As usual though, actually bothering to listen to and look at the data tells a different story. Nobody argues that spectrum is infinite, but buried below industry histrionics is data noting that there really isn’t a spectrum crisis as much as a bunch of lazy and gigantic spectrum squatters, hoarding public-owned assets to limit competition, while skimping on network investment to appease short-sighted investors. Insiders at the FCC quietly lamented that the very idea of a spectrum crisis was manufactured for the convenience of government and industry.

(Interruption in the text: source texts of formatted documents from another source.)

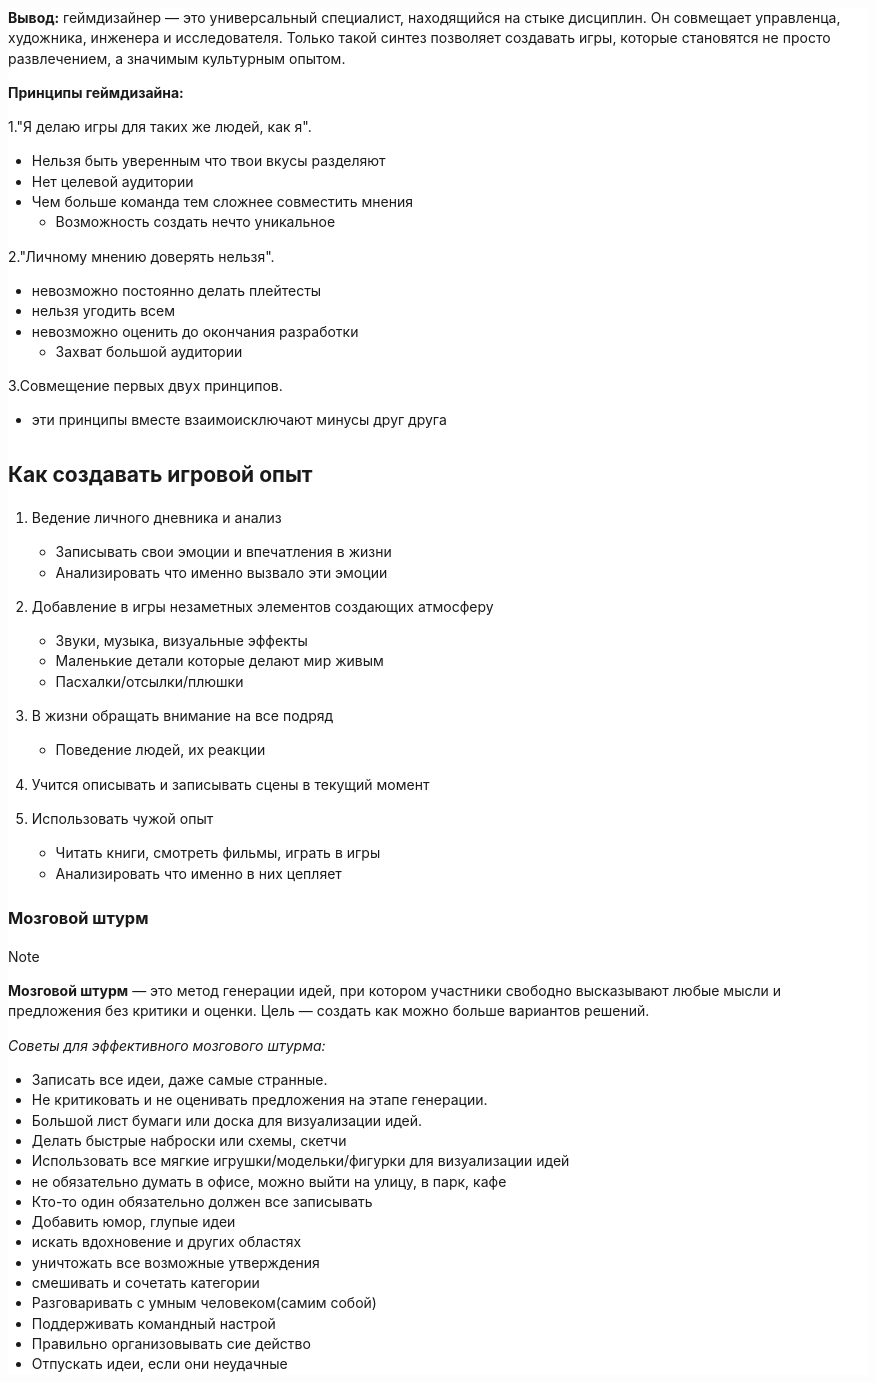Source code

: **Вывод:** геймдизайнер — это универсальный специалист, находящийся на стыке дисциплин. Он совмещает управленца, художника, инженера и исследователя. Только такой синтез позволяет создавать игры, которые становятся не просто развлечением, а значимым культурным опытом.

**Принципы геймдизайна:**

1."Я делаю игры для таких же людей, как я".

* Нельзя быть уверенным что твои вкусы разделяют
* Нет целевой аудитории
* Чем больше команда тем сложнее совместить мнения
  * Возможность создать нечто уникальное

2."Личному мнению доверять нельзя".  

* невозможно постоянно делать плейтесты
* нельзя угодить всем
* невозможно оценить до окончания разработки
  * Захват большой аудитории

3.Совмещение первых двух принципов.

* эти принципы вместе взаимоисключают минусы друг друга

## Как создавать игровой опыт

1. Ведение личного дневника и анализ

    * Записывать свои эмоции и впечатления в жизни
    * Анализировать что именно вызвало эти эмоции

2. Добавление в игры незаметных элементов создающих атмосферу

    * Звуки, музыка, визуальные эффекты
    * Маленькие детали которые делают мир живым
    * Пасхалки/отсылки/плюшки

3. В жизни обращать внимание на все подряд

    * Поведение людей, их реакции

4. Учится описывать и записывать сцены в текущий момент

5. Использовать чужой опыт

    * Читать книги, смотреть фильмы, играть в игры
    * Анализировать что именно в них цепляет

### Мозговой штурм

> [!Note]
> **Мозговой штурм** — это метод генерации идей, при котором участники свободно высказывают любые мысли и предложения без критики и оценки. Цель — создать как можно больше вариантов решений.

*Советы для эффективного мозгового штурма:*

* Записать все идеи, даже самые странные.
* Не критиковать и не оценивать предложения на этапе генерации.
* Большой лист бумаги или доска для визуализации идей.
* Делать быстрые наброски или схемы, скетчи
* Использовать все мягкие игрушки/модельки/фигурки для визуализации идей
* не обязательно думать в офисе, можно выйти на улицу, в парк, кафе
* Кто-то один обязательно должен все записывать
* Добавить юмор, глупые идеи
* искать вдохновение и других областях
* уничтожать все возможные утверждения
* смешивать и сочетать категории
* Разговаривать с умным человеком(самим собой)
* Поддерживать командный настрой
* Правильно организовывать сие действо
* Отпускать идеи, если они неудачные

Burstein correctly reminds us that there’s nothing to fear, and with modern technology like LTE Advanced and more-than adequate resources, any wireless company struggling to keep pace with demand is either incompetent or cutting corners (or both). The idea that our modern networks face rotating oblivion scenarios lest we not rush to do “X” is the fear mongering of lobbyists, politicians, and salesmen. All of them use fear by trade, but the key failure point when it comes to capacity hysteria seems to continually be the press, which likes to unskeptically repeatwhatever hysterical scenario gets shoveled their direction each month.

I think that this really strikes to the heart of things: while all parties recognize the (literally) physical differences between different physical layers that are used to deliver broadband services, hysterics (on both sides) have stifled rational discussion. We really need to have the engineers come forward to talk about things in a manner that lets them evade corporate ‘loyalties’. Moreover, we need to acknowledge that spectral bandwidth is one component of data transmission, not the entirety of it. New codecs, new compression algorithms, and new efficiency protocols can all enable much higher bandwidth volumes and throughput while using identical amounts of spectrum as older, less effective, means of using spectral resources. We need to holistically look at these resources, and get away from as much FUD as we can.